By Jay Gilmore  |  September 26, 2017  |  3 min read
Resolved: Intermittent Service Interruptions for Cloud Customers

In the last few weeks, more than a few (any is too many) MODX Cloud customers experienced unexplained intermittent outages and errors (502/504 errors) on our MODX Cloud public platforms in Amsterdam and Texas. We know how upsetting this is for you and for your clients. We hate downtime as much as you do and we've been pained by this frustrating challenge.

We have been working on this since the outages began. We even brought in additional expertise to add new monitoring and scrutiny to the operation and performance of the MODX Cloud platforms.

We recently discovered that the issues were only affecting people with sites on PHP 5.6, but we could not figure out exactly why it was affecting 5.6 but not 7.1. We initially chalked it up to the massive differences in PHP 7.1 and how much more efficient it is.

Eureka!

On Friday, September 22, 2017, Elizabeth, our Systems Administrator, was reviewing some data and found something that, to her, looked like it was related to PHP's OPcache code (a standard code caching mechanism in PHP) that corresponded to an event on the server. I had an idea to check Google and found a report of a recent issue with PHP's OPcache. It turns out that a change in the behavior of how OPcache works was introduced in PHP 5.6.29. This change created a condition that would cause a deadlock in all running PHP instances, across all pools and masters, thus returning errors related to PHP vanishing or timing out (and the 502s/504s you'd see on the front end).

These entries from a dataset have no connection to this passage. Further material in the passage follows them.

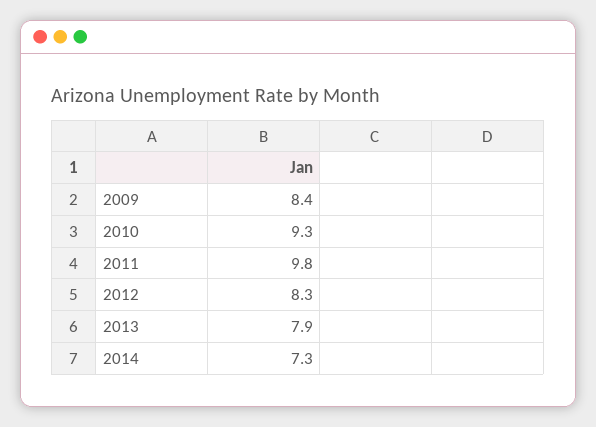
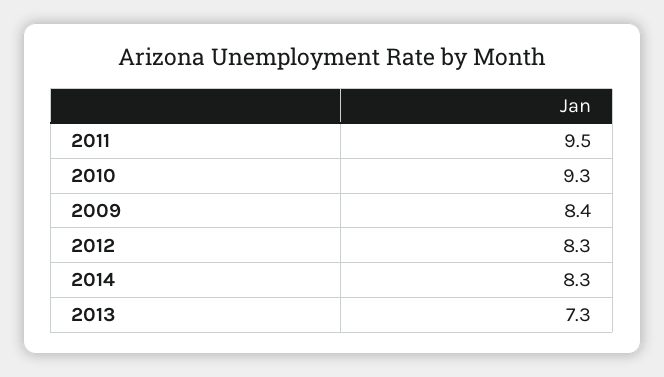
  {
    "2009": 8.4,
    "2010": 9.3,
-   "2011": 9.8,
+   "2011": 9.5,
    "2012": 8.3,
-   "2013": 7.9,
+   "2013": 7.3,
-   "2014": 7.3
+   "2014": 8.3
  }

This answered our question as to why restarting PHP for the affected Clouds would resolve the issue for customers but then recur. Under normal circumstances, PHP would time out and recover resources on its own. Along the way, we found several other issues that we thought were the cause (but, ultimately not the root cause while definitely contributing in their own way).

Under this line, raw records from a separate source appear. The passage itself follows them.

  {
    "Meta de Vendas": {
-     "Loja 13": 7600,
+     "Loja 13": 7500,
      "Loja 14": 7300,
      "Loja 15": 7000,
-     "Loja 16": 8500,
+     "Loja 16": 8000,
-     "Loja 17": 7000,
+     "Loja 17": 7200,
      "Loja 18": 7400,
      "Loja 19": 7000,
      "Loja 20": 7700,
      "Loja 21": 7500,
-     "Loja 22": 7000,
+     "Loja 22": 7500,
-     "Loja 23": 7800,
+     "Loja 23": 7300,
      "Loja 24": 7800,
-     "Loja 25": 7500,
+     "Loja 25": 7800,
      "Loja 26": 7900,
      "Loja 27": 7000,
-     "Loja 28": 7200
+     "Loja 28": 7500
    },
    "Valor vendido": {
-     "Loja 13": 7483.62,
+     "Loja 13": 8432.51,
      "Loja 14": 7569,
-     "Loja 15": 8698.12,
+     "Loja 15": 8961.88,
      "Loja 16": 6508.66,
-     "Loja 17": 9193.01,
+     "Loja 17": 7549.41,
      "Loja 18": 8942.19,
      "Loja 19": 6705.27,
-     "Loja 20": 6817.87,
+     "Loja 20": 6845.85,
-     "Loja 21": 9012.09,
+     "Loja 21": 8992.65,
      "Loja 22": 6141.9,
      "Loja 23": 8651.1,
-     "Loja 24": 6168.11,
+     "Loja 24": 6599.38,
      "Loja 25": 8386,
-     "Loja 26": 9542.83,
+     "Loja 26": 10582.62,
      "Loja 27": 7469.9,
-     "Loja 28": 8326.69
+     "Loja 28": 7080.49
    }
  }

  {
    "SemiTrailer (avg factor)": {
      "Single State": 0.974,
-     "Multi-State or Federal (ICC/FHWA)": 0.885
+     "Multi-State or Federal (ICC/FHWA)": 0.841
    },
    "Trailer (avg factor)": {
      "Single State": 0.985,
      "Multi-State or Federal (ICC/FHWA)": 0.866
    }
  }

In the interests of stabilizing the servers we downgraded all public platforms back to PHP 5.6.26. Our monitoring shows that the incidents of PHP locking up are now gone. We will continue to monitor performance and health on our servers, and we're hopeful that this critical bug is resolved in an upcoming PHP 5.6.x release.

The End is Near for PHP 5.6

In recent years, the PHP oversight group has increased the frequency of releases and published the support schedule for releases of PHP. PHP 5.6 is the last release of PHP 5 and will no longer be supported after December 31, 2018.

Current MODX Revolution, and most modern CMS and web applications, will run better and faster on PHP 7+. You can use PHP 7 now in MODX Cloud by switching to it in the Cloud Edit Interface on the Web Server Tab. Soon we'll be switching new Clouds to be PHP 7 by default.

We'll continue to support PHP 5.6 into 2018, however, we encourage all our customers to start moving their sites to PHP 7 now.

If you're not sure if your site or app can run on PHP 7, you can always clone your site by creating a new Cloud and Restoring a backup into that new Cloud. Once you've verified it's working, you can enable PHP 7 on the site and test it thoroughly.